» **Text segment**:
+++
Skip to content

rgw: add usage exporter with LMDB-backed usage cache and perf counters#66109

Open
harsimran-05 wants to merge 14 commits intoceph:mainfrom
harsimran-05:usage-exporter-clean-v4
Open

rgw: add usage exporter with LMDB-backed usage cache and perf counters#66109
harsimran-05 wants to merge 14 commits intoceph:mainfrom
harsimran-05:usage-exporter-clean-v4

Conversation

@harsimran-05
Copy link

@harsimran-05 harsimran-05 commented Nov 3, 2025

This PR introduces a low-overhead mechanism to track and expose per-user and per-bucket usage statistics (used bytes and object count) in Ceph RGW using:
Labeled PerfCounters via key_create() — metrics use Prometheus labels (tenant, owner, bucket) instead of embedding identifiers in metric names
LMDB (lightweight embedded key-value store for persistence across RGW restarts)
+++
» **Dataset entries**:
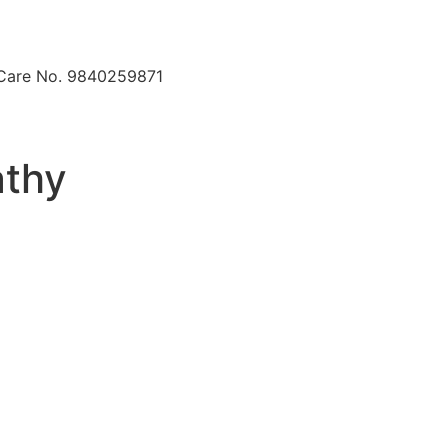
 Care No. 9840259871
athy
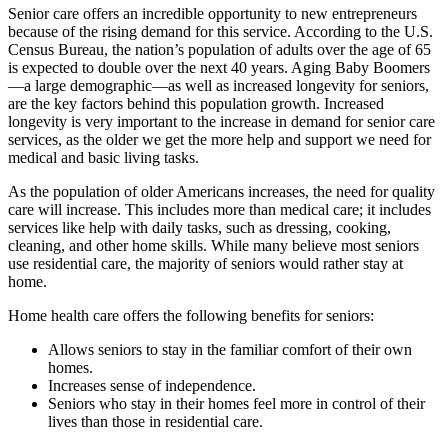
Senior care offers an incredible opportunity to new entrepreneurs
because of the rising demand for this service. According to the U.S.
Census Bureau, the nation’s population of adults over the age of 65
is expected to double over the next 40 years. Aging Baby Boomers
—a large demographic—as well as increased longevity for seniors,
are the key factors behind this population growth. Increased
longevity is very important to the increase in demand for senior care
services, as the older we get the more help and support we need for
medical and basic living tasks.
As the population of older Americans increases, the need for quality
care will increase. This includes more than medical care; it includes
services like help with daily tasks, such as dressing, cooking,
cleaning, and other home skills. While many believe most seniors
use residential care, the majority of seniors would rather stay at
home.
Home health care offers the following benefits for seniors:
Allows seniors to stay in the familiar comfort of their own
homes.
Increases sense of independence.
Seniors who stay in their homes feel more in control of their
lives than those in residential care.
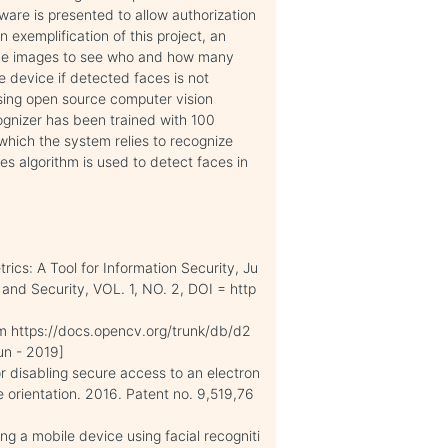
ware is presented to allow authorization
n exemplification of this project, an
the images to see who and how many
e device if detected faces is not
sing open source computer vision
ognizer has been trained with 100
which the system relies to recognize
s algorithm is used to detect faces in
rics: A Tool for Information Security, Ju
and Security, VOL. 1, NO. 2, DOI = http
om https://docs.opencv.org/trunk/db/d2
un - 2019]
 disabling secure access to an electron
 orientation. 2016. Patent no. 9,519,76
ng a mobile device using facial recogniti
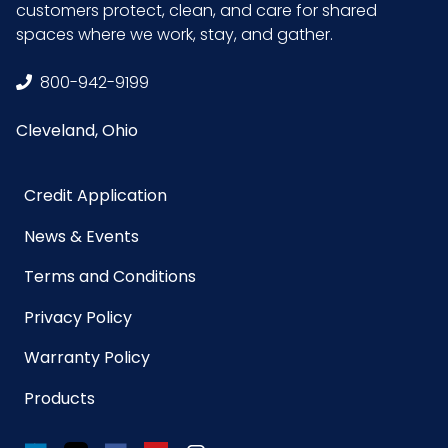
customers protect, clean, and care for shared
Size
1 quart
spaces where we work, stay, and gather.
UPC
021883031080
800-942-9199
Cleveland, Ohio
GTIN ITF-
30021883031081
14 Case
Credit Application
News & Events
Terms and Conditions
Privacy Policy
Warranty Policy
Products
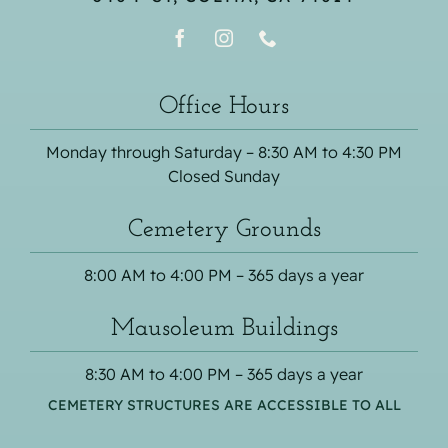
Office Hours
Monday through Saturday – 8:30 AM to 4:30 PM
Closed Sunday
Cemetery Grounds
8:00 AM to 4:00 PM – 365 days a year
Mausoleum Buildings
8:30 AM to 4:00 PM – 365 days a year
CEMETERY STRUCTURES ARE ACCESSIBLE TO ALL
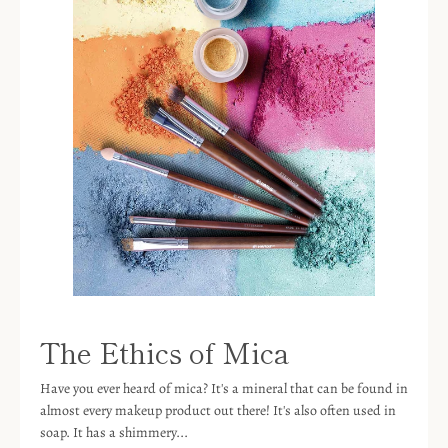
The Ethics of Mica
Have you ever heard of mica? It's a mineral that can be found in
almost every makeup product out there! It's also often used in
soap. It has a shimmery...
+++
» **What you will do**:
1. Answer these questions about the usage exporter pull request page, each answer on its own line:
(a) How many commits does harsimran-05 want to merge?
(b) On what date did harsimran-05 comment?
(c) Which three Prometheus labels do the metrics use?
2. Switch "LMDB" to "SQLite" in the usage exporter pull request page, and write out the passage starting with "Conversation" and going on through "across RGW restarts)".
3. Resume the usage exporter pull request description from the point where it stops.

» **Per-task outputs**:
1.
(a) 14 commits
(b) Nov 3, 2025
(c) tenant, owner, and bucket

2.
Conversation

@harsimran-05
Copy link

@harsimran-05 harsimran-05 commented Nov 3, 2025

This PR introduces a low-overhead mechanism to track and expose per-user and per-bucket usage statistics (used bytes and object count) in Ceph RGW using:
Labeled PerfCounters via key_create() — metrics use Prometheus labels (tenant, owner, bucket) instead of embedding identifiers in metric names
SQLite (lightweight embedded key-value store for persistence across RGW restarts)

3.
Background refresh thread that periodically syncs statistics from RADOS (the distributed source of truth)

Design :

-> RADOS is the single source of truth for all usage statistics
-> Background thread reads from RADOS every rgw_usage_stats_refresh_interval (default: 5 minutes)
-> LMDB cache is used only for persistence across RGW restarts
-> No cache updates in I/O path - only marks users as "active" for background refresh
-> All RGWs in a cluster show consistent, accurate statistics
->Owner label is extracted from bucket->get_info().owner via std::visit, supporting both rgw_user and rgw_account_id

Metric Format
Bucket metrics use labels for tenant, owner, and bucket name:

rgw_bucket_usage{tenant="", owner="testuser", bucket="bucket1"} used_bytes=5242892 num_objects=2
rgw_bucket_usage{tenant="", owner="testuser", bucket="bucket2"} used_bytes=10485760 num_objects=1

User metrics use an owner label:
rgw_user_usage{owner="testuser"} used_bytes=15728652 num_objects=3

KKey Components
UsagePerfCounters (rgw_usage_perf.h/cc)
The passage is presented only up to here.